Поздно вечером, покинув Лежанку, Ивлев ехал на своей Гнедой рядом с Романовским и Деникиным.
Предпасхальная ночь тихо помигивала множеством крупных и мелких звезд. Где-то далеко-далеко в темной степи, почти на горизонте, на фоне бархатно-черного неба появилось багровое полотнище пожара. Разрастаясь и ширясь, оно то стремительно вздымалось ввысь, то, кланяясь земле, медленно ниспадало.
Следя за причудливой и зловещей игрой далекого зарева, Ивлев слушал разговор Романовского с Деникиным.
— Боевое счастье вновь стало улыбаться, — говорил Романовский. — Богаевский разметал отряды большевиков под Гуляй- Борисовкой.

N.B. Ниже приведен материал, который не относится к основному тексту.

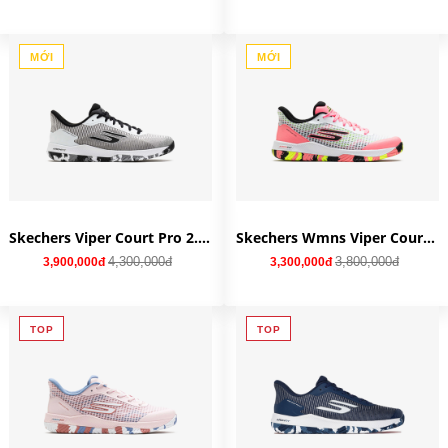
MỚI
MỚI
Skechers Viper Court Pro 2.0 'White Black' 246109-WBK
Skechers Wmns Viper Court Pro 'White Multi' 172069-WMLT
4,300,000đ
3,800,000đ
3,900,000đ
3,300,000đ
TOP
TOP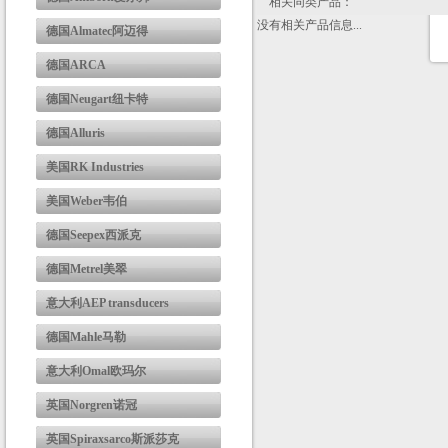
相关同类产品：
没有相关产品信息...
德国Almatec阿迈得
德国ARCA
德国Neugart纽卡特
德国Alluris
美国RK Industries
美国Weber韦伯
德国Seepex西派克
德国Metrel美翠
意大利AEP transducers
德国Mahle马勒
意大利Omal欧玛尔
英国Norgren诺冠
英国Spiraxsarco斯派莎克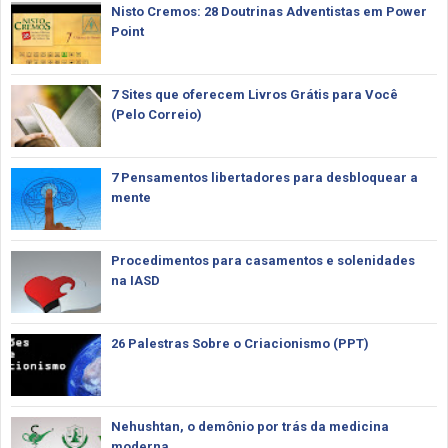
Nisto Cremos: 28 Doutrinas Adventistas em Power
Point
7 Sites que oferecem Livros Grátis para Você
(Pelo Correio)
7 Pensamentos libertadores para desbloquear a
mente
Procedimentos para casamentos e solenidades
na IASD
26 Palestras Sobre o Criacionismo (PPT)
Nehushtan, o demônio por trás da medicina
moderna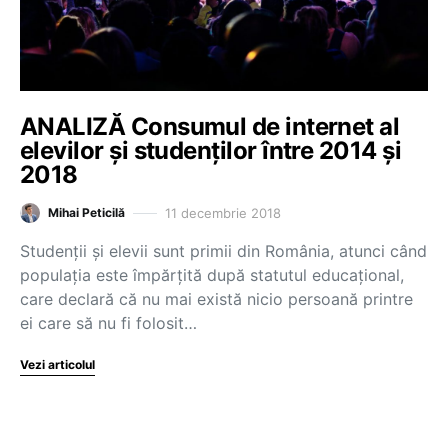
ANALIZĂ Consumul de internet al
elevilor și studenților între 2014 și
2018
11 decembrie 2018
Mihai Peticilă
Studenții și elevii sunt primii din România, atunci când
populația este împărțită după statutul educațional,
care declară că nu mai există nicio persoană printre
ei care să nu fi folosit…
Vezi articolul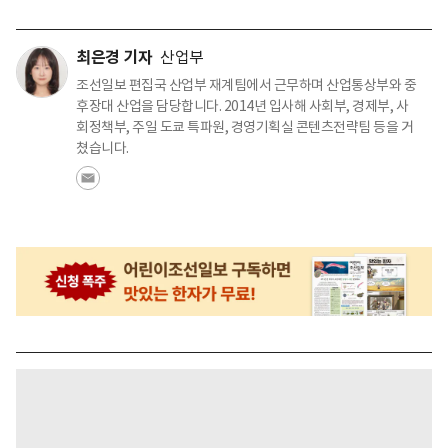
최은경 기자
산업부
조선일보 편집국 산업부 재계팀에서 근무하며 산업통상부와 중
후장대 산업을 담당합니다. 2014년 입사해 사회부, 경제부, 사
회정책부, 주일 도쿄 특파원, 경영기획실 콘텐츠전략팀 등을 거
쳤습니다.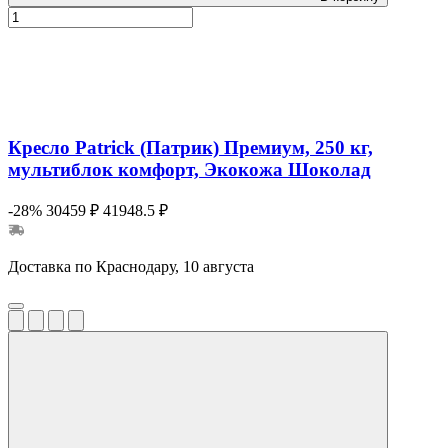
Кресло Patrick (Патрик) Премиум, 250 кг,
мультиблок комфорт, Экокожа Шоколад
-28%
30459 ₽
41948.5 ₽
Доставка по Краснодару, 10 августа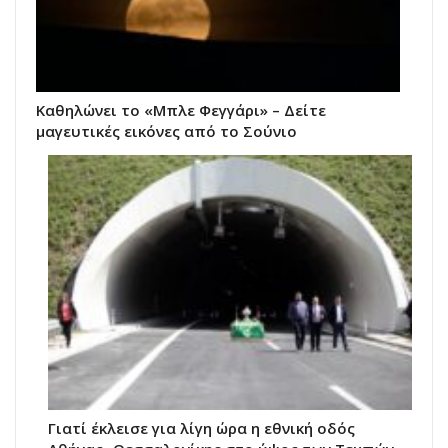
Καθηλώνει το «Μπλε Φεγγάρι» – Δείτε
μαγευτικές εικόνες από το Σούνιο
Γιατί έκλεισε για λίγη ώρα η εθνική οδός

Глазенап занял станицы Мечетинскую и Кагальницкую. Каждая из этих станиц, как сообщил Богаевский, дала но боевому полку отличных донских рубак.
Ивлев, чтобы лучше слышать генералов, чуть подогнал Гнедую.

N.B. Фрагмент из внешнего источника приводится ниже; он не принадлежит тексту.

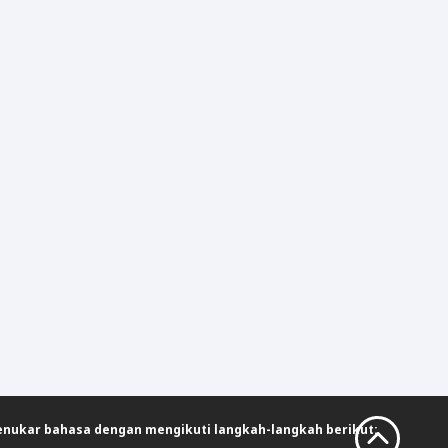
enukar bahasa dengan mengikuti langkah-langkah berikut: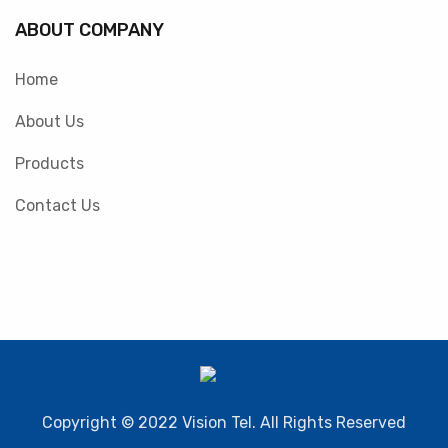
ABOUT COMPANY
Home
About Us
Products
Contact Us
Copyright © 2022 Vision Tel. All Rights Reserved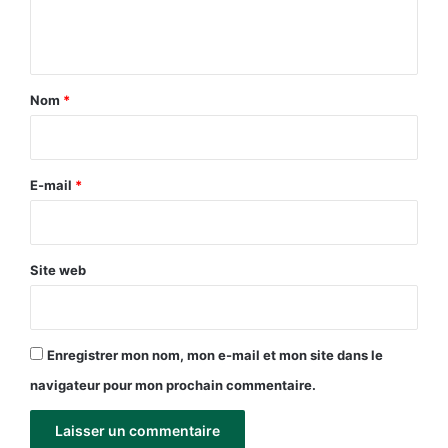
e
n
t
a
Nom
*
i
r
e
E-mail
*
*
Site web
Enregistrer mon nom, mon e-mail et mon site dans le
navigateur pour mon prochain commentaire.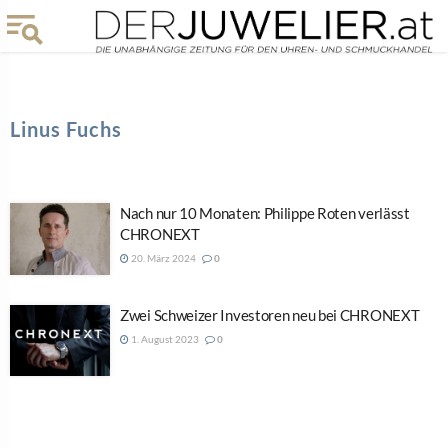
Linus Fuchs
Nach nur 10 Monaten: Philippe Roten verlässt
CHRONEXT
20. März 2024
0
Zwei Schweizer Investoren neu bei CHRONEXT
1. August 2023
0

— Вот, два месяца назад, начиная поход, — продолжал Романовский, — проходили мы этой дорогой… Когда мы оказались сильнее — тогда или теперь? Я думаю — теперь. Жизнь толкла нас в своей чертовой ступе и не истолкла. Закалились терпение и воля. И вот эта наша сопротивляемость, которая не поддается теперь никаким ударам…
— Что ж, Иван Павлович, — отозвался Деникин, глядя вдаль, — как говорит внутренний голос, мы теперь одолеем!
Гнедая неожиданно споткнулась, Ивлев едва не вывалился из седла. Однако он явственно уловил слова Романовского:
— Мне кажется, теперь выйдем на широкую дорогу. Но зависеть это будет от двух процессов, к сожалению, не подвластных нам: продолжающегося распада старого и сложения новых народных сил…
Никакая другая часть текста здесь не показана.